The Shipwright's Arms is well over 300 years old, although it is said that traces of an earlier building date back to the thirteenth century. Its beginings may be shrouded by the mists of time, but we know that the pub was first licensed in 1738, although it would have functioned as an Inn well before that.
Apart from serving pirates and smugglers, the Inn was a well known place for sailors and fishermen in the Thames estuary to stop and refresh themselves while waiting to go up the Creek to Faversham to unload. In those days it would also have been quite normal for an Inn serving mariners to provide certain 'feminine comforts' as well!! At one time the pub was a revenue cutter station, which would not have gone down well with those 'gentlemen of the night' who preferred their illicit activities to go unnoticed.
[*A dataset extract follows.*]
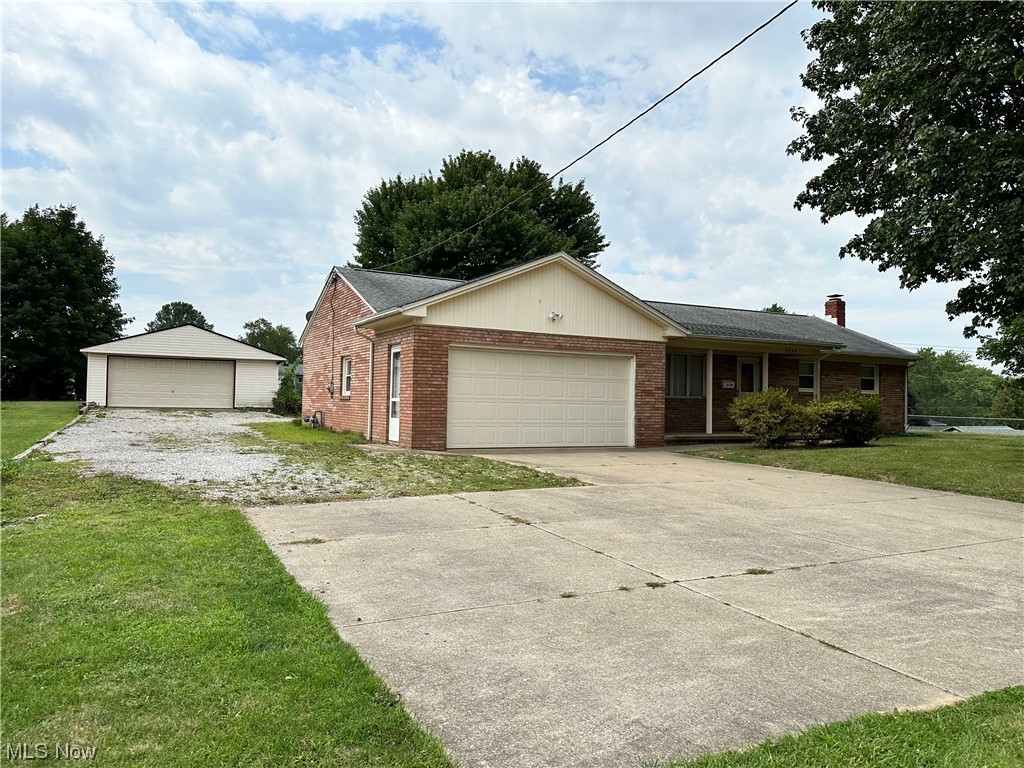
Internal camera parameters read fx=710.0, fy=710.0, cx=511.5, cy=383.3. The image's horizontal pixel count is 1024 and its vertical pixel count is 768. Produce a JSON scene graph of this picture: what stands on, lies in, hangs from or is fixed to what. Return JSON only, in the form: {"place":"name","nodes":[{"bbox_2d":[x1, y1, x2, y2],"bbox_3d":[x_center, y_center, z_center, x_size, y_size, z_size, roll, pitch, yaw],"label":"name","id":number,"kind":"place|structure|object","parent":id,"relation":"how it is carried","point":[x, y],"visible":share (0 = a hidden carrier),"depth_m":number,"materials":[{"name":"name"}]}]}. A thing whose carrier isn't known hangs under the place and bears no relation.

The pub has always had links to the maritime agencies and the current landlord keeps tradition by acting as a 'reporting member' to the coastguard.
Originally Hollowshore was named 'Holy Shore' by a Viking King.
All the above have left their mark, and the pub interior and decore bear witness to its past. (Come and meet 'Hollowshore Harry,' lurking in his own corner of the pub.
Adjacent to the pub is Testers boatyard, which continues a tradition of wooden boat building. Although the yard is closed to the public, traditional boats may be seen entering and leaving the creek when the tide is right.